UN observers in Syria suspended their activities and patrols today because of escalating violence in the country, the head of the mission said, the strongest sign yet that an international peace plan for Syria is disintegrating.
Maj. Gen. Robert Mood said rising bloodshed over the past 10 days was posing significant risks to the lives of the some 300 observers in the country, and was impeding their ability to carry out their mandate.
The observers were sent to the country after international envoy Kofi Annan brokered a peace plan that included a cease-fire that was supposed to take effect on 12 April. But both sides have continued to stage daily attacks and the observers themselves have been caught up in the violence on several occasions.
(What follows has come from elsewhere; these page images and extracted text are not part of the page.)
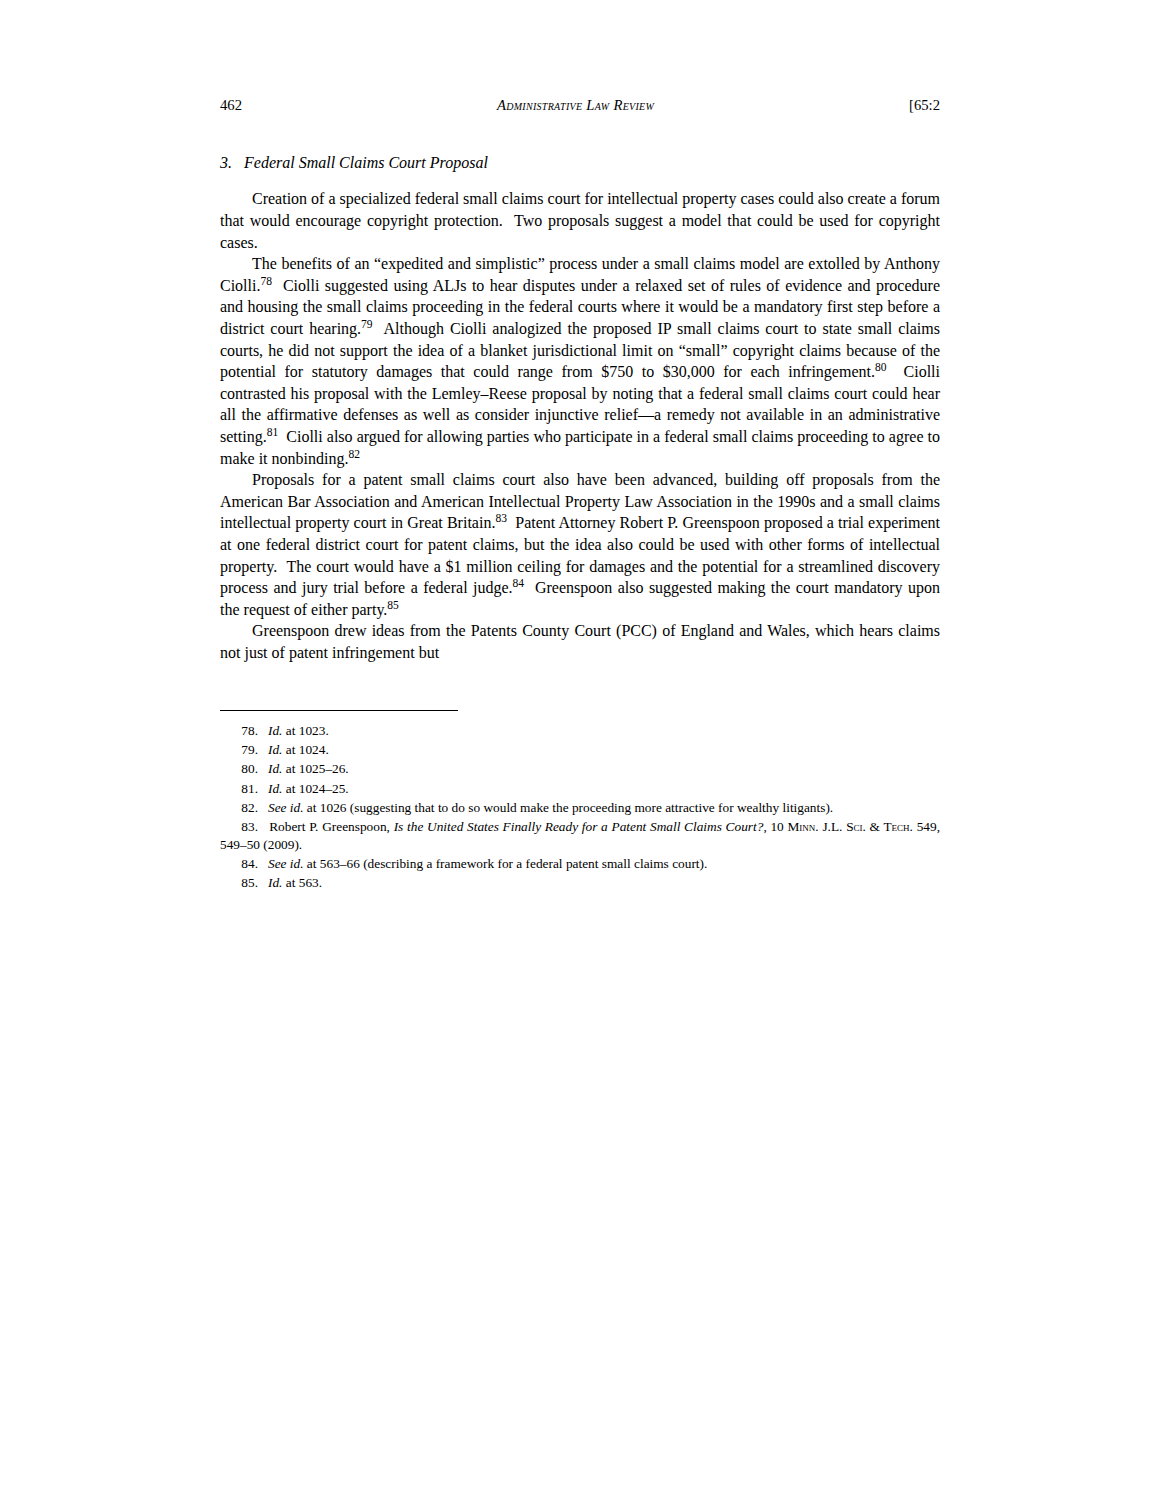462 Administrative Law Review [65:2
3. Federal Small Claims Court Proposal
Creation of a specialized federal small claims court for intellectual property cases could also create a forum that would encourage copyright protection. Two proposals suggest a model that could be used for copyright cases.
The benefits of an “expedited and simplistic” process under a small claims model are extolled by Anthony Ciolli.78 Ciolli suggested using ALJs to hear disputes under a relaxed set of rules of evidence and procedure and housing the small claims proceeding in the federal courts where it would be a mandatory first step before a district court hearing.79 Although Ciolli analogized the proposed IP small claims court to state small claims courts, he did not support the idea of a blanket jurisdictional limit on “small” copyright claims because of the potential for statutory damages that could range from $750 to $30,000 for each infringement.80 Ciolli contrasted his proposal with the Lemley–Reese proposal by noting that a federal small claims court could hear all the affirmative defenses as well as consider injunctive relief—a remedy not available in an administrative setting.81 Ciolli also argued for allowing parties who participate in a federal small claims proceeding to agree to make it nonbinding.82
Proposals for a patent small claims court also have been advanced, building off proposals from the American Bar Association and American Intellectual Property Law Association in the 1990s and a small claims intellectual property court in Great Britain.83 Patent Attorney Robert P. Greenspoon proposed a trial experiment at one federal district court for patent claims, but the idea also could be used with other forms of intellectual property. The court would have a $1 million ceiling for damages and the potential for a streamlined discovery process and jury trial before a federal judge.84 Greenspoon also suggested making the court mandatory upon the request of either party.85
Greenspoon drew ideas from the Patents County Court (PCC) of England and Wales, which hears claims not just of patent infringement but
78. Id. at 1023.
79. Id. at 1024.
80. Id. at 1025–26.
81. Id. at 1024–25.
82. See id. at 1026 (suggesting that to do so would make the proceeding more attractive for wealthy litigants).
83. Robert P. Greenspoon, Is the United States Finally Ready for a Patent Small Claims Court?, 10 Minn. J.L. Sci. & Tech. 549, 549–50 (2009).
84. See id. at 563–66 (describing a framework for a federal patent small claims court).
85. Id. at 563.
"UN observers will not be conducting patrols and will stay in their locations until further notice," he said in a statement Saturday. He said the observers will not leave the country, and the suspension will be reviewed on a daily basis.
"Operations will resume when we see the situation fit for us to carry out our mandated activities," he said.
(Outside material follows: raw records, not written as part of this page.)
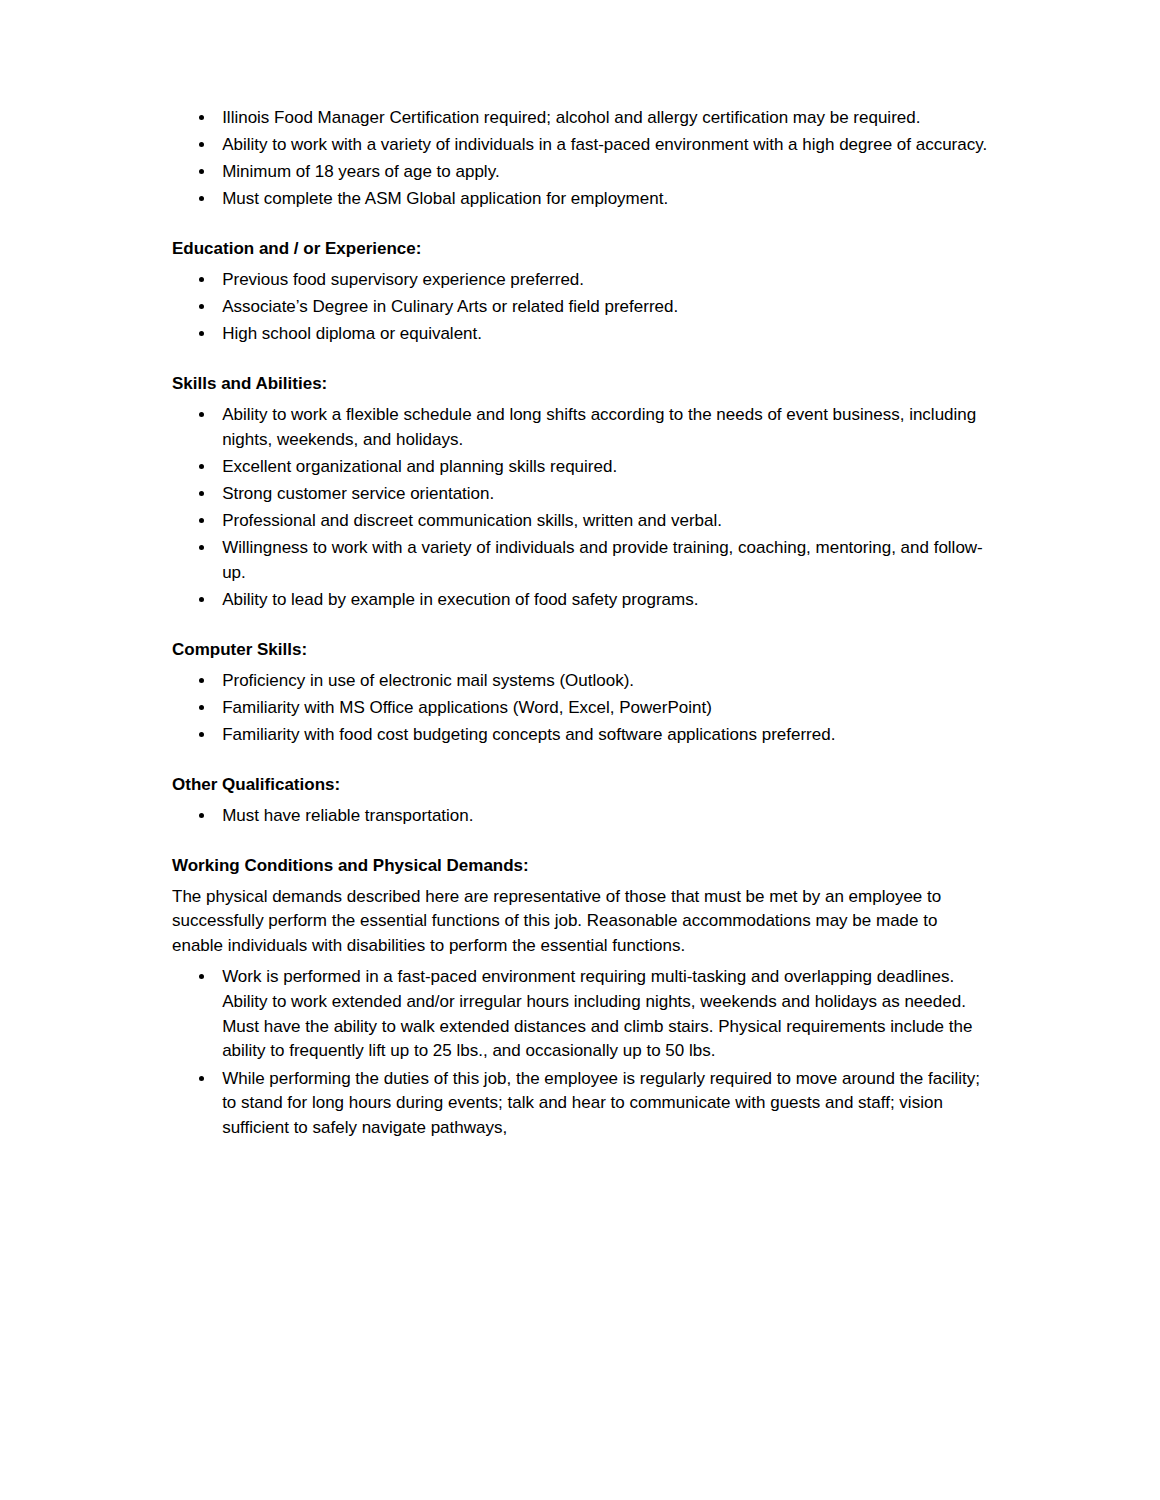Illinois Food Manager Certification required; alcohol and allergy certification may be required.
Ability to work with a variety of individuals in a fast-paced environment with a high degree of accuracy.
Minimum of 18 years of age to apply.
Must complete the ASM Global application for employment.
Education and / or Experience:
Previous food supervisory experience preferred.
Associate’s Degree in Culinary Arts or related field preferred.
High school diploma or equivalent.
Skills and Abilities:
Ability to work a flexible schedule and long shifts according to the needs of event business, including nights, weekends, and holidays.
Excellent organizational and planning skills required.
Strong customer service orientation.
Professional and discreet communication skills, written and verbal.
Willingness to work with a variety of individuals and provide training, coaching, mentoring, and follow-up.
Ability to lead by example in execution of food safety programs.
Computer Skills:
Proficiency in use of electronic mail systems (Outlook).
Familiarity with MS Office applications (Word, Excel, PowerPoint)
Familiarity with food cost budgeting concepts and software applications preferred.
Other Qualifications:
Must have reliable transportation.
Working Conditions and Physical Demands:
The physical demands described here are representative of those that must be met by an employee to successfully perform the essential functions of this job. Reasonable accommodations may be made to enable individuals with disabilities to perform the essential functions.
Work is performed in a fast-paced environment requiring multi-tasking and overlapping deadlines. Ability to work extended and/or irregular hours including nights, weekends and holidays as needed. Must have the ability to walk extended distances and climb stairs. Physical requirements include the ability to frequently lift up to 25 lbs., and occasionally up to 50 lbs.
While performing the duties of this job, the employee is regularly required to move around the facility; to stand for long hours during events; talk and hear to communicate with guests and staff; vision sufficient to safely navigate pathways,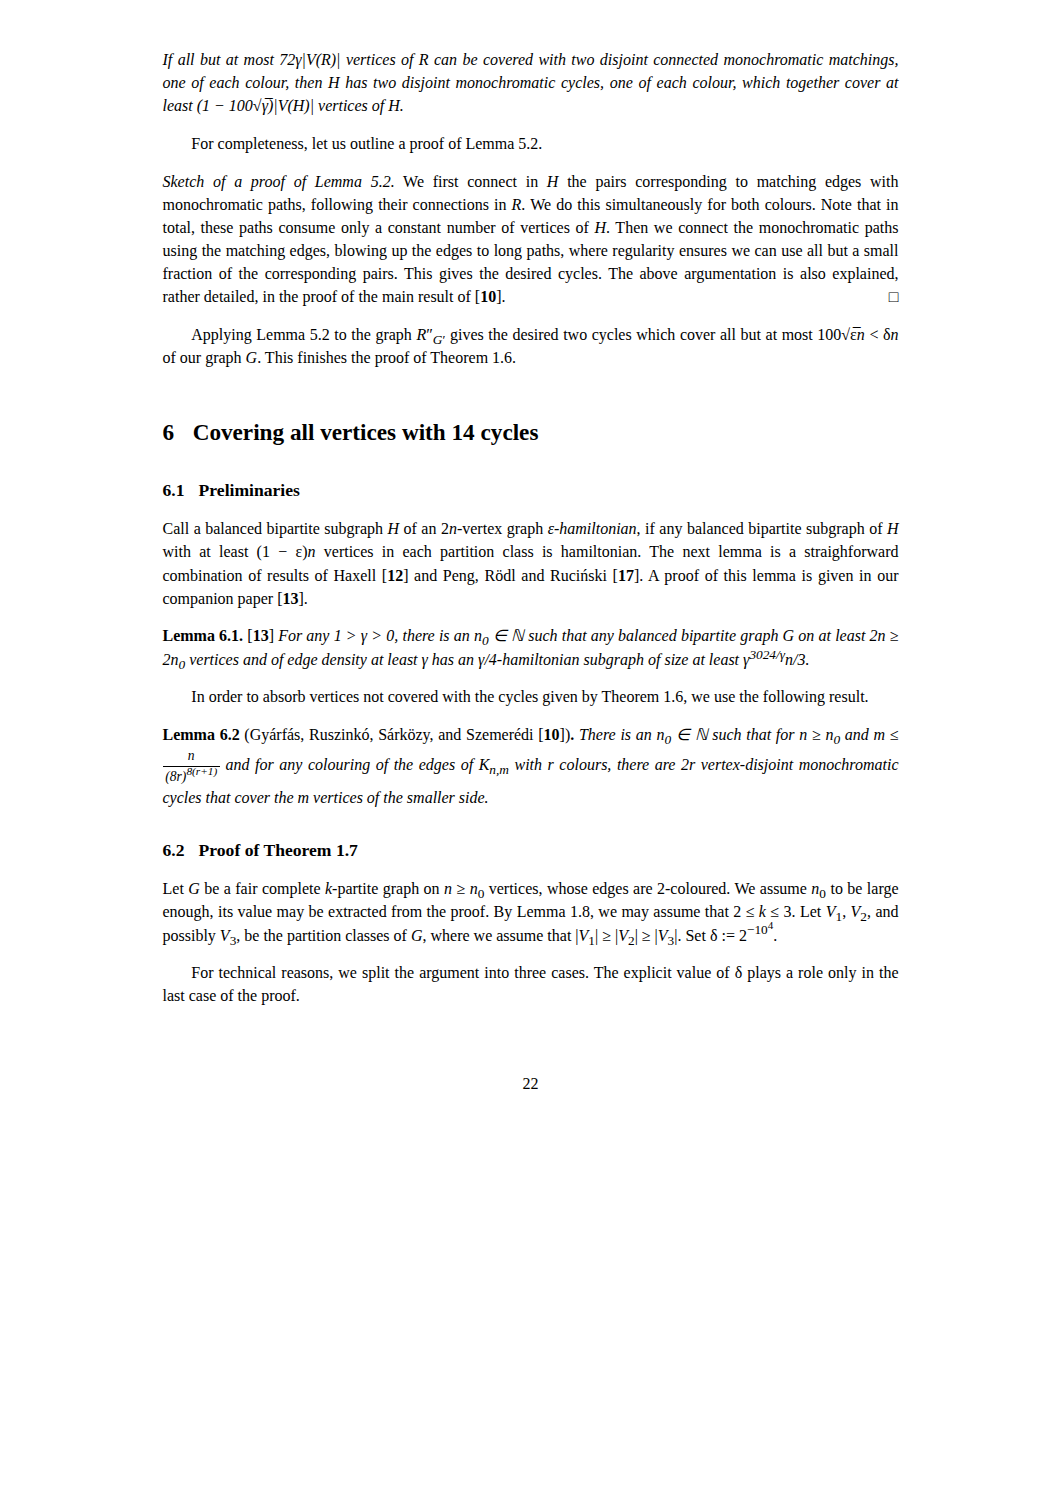If all but at most 72γ|V(R)| vertices of R can be covered with two disjoint connected monochromatic matchings, one of each colour, then H has two disjoint monochromatic cycles, one of each colour, which together cover at least (1 − 100√γ̅)|V(H)| vertices of H.
For completeness, let us outline a proof of Lemma 5.2.
Sketch of a proof of Lemma 5.2. We first connect in H the pairs corresponding to matching edges with monochromatic paths, following their connections in R. We do this simultaneously for both colours. Note that in total, these paths consume only a constant number of vertices of H. Then we connect the monochromatic paths using the matching edges, blowing up the edges to long paths, where regularity ensures we can use all but a small fraction of the corresponding pairs. This gives the desired cycles. The above argumentation is also explained, rather detailed, in the proof of the main result of [10]. □
Applying Lemma 5.2 to the graph R″G′ gives the desired two cycles which cover all but at most 100√ε̅n < δn of our graph G. This finishes the proof of Theorem 1.6.
6 Covering all vertices with 14 cycles
6.1 Preliminaries
Call a balanced bipartite subgraph H of an 2n-vertex graph ε-hamiltonian, if any balanced bipartite subgraph of H with at least (1 − ε)n vertices in each partition class is hamiltonian. The next lemma is a straighforward combination of results of Haxell [12] and Peng, Rödl and Ruciński [17]. A proof of this lemma is given in our companion paper [13].
Lemma 6.1. [13] For any 1 > γ > 0, there is an n0 ∈ ℕ such that any balanced bipartite graph G on at least 2n ≥ 2n0 vertices and of edge density at least γ has an γ/4-hamiltonian subgraph of size at least γ3024/γn/3.
In order to absorb vertices not covered with the cycles given by Theorem 1.6, we use the following result.
Lemma 6.2 (Gyárfás, Ruszinkó, Sárközy, and Szemerédi [10]). There is an n0 ∈ ℕ such that for n ≥ n0 and m ≤ n(8r)8(r+1) and for any colouring of the edges of Kn,m with r colours, there are 2r vertex-disjoint monochromatic cycles that cover the m vertices of the smaller side.
6.2 Proof of Theorem 1.7
Let G be a fair complete k-partite graph on n ≥ n0 vertices, whose edges are 2-coloured. We assume n0 to be large enough, its value may be extracted from the proof. By Lemma 1.8, we may assume that 2 ≤ k ≤ 3. Let V1, V2, and possibly V3, be the partition classes of G, where we assume that |V1| ≥ |V2| ≥ |V3|. Set δ := 2−104.
For technical reasons, we split the argument into three cases. The explicit value of δ plays a role only in the last case of the proof.
22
The suspension signals the unraveling of Annan's plan as the conflict that began in March 2011 with peaceful protests challenging the regime spirals closer toward civil war. Activists say some 14,000 people have been killed in the conflict.
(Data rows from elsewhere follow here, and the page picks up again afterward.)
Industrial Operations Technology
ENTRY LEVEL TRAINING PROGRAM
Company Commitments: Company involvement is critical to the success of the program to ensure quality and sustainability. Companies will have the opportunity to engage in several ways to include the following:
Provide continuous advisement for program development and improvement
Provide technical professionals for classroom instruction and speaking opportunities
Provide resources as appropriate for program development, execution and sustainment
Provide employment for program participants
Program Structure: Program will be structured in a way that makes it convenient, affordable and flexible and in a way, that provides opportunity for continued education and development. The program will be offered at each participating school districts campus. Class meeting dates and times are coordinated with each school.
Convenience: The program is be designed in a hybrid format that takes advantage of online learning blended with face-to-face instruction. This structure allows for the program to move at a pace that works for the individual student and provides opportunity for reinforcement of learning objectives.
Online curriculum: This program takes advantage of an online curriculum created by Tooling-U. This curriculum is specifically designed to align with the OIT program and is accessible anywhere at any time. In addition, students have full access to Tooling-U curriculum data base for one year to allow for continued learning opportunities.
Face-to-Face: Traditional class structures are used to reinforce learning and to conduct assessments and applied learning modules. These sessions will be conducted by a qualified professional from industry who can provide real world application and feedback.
Western powers have pinned their hopes on the plan, in part because there are no other options on the table. The international community has little appetite for the military intervention that helped oust Libya's Muammar Gaddafi, and several rounds of sanctions have failed to stop the bloodshed.
"The lack of willingness by the parties to seek a peaceful transition, and the push towards advancing military positions is increasing the losses on both sides," Mood said. "It is also posing significant risks to our observers."
The observers have been tasked with monitoring the cease-fire and supporting the full implementation of Annan's six-point plan, which was supposed to lead to talks between the sides.
Last week, an observers' convoy was blocked and attacked as it was trying to head to the town of Haffa in the coastal Latakia region, where troops had been battling rebels for a week.
The observers only managed to get in once government troops had seized the area back from the rebels.
On May 15, a roadside bomb damaged observers' cars shortly after they met with Syrian rebels in the northern town of Khan Sheikoun. A week earlier, a roadside bomb struck a Syrian military truck in the south of the country just seconds after Mood drove by in a convoy.
Still, their presence has been an important source of independent information, particularly as Syria bars journalists from reporting freely in the country.
Despite fears that violence could significantly worsen without the their presence on the ground, prominent activist Rami Abdul-Rahman of the Syrian Observatory for Human Rights said it was better for the UN teams to leave.
"We haven't seen anything beneficial from them. If they are independent — so what?" he said. "A lot of crimes happened in Syria, and they couldn't do anything."
He called on the international community to more actively intervene to halt the bloodshed in Syria.
"The situation can't get worse than this: are we afraid that it's a civil war? Well it is a civil war. The situation is difficult. The international community's silence on Syria is working to destroy Syria," Abdul-Rahman said.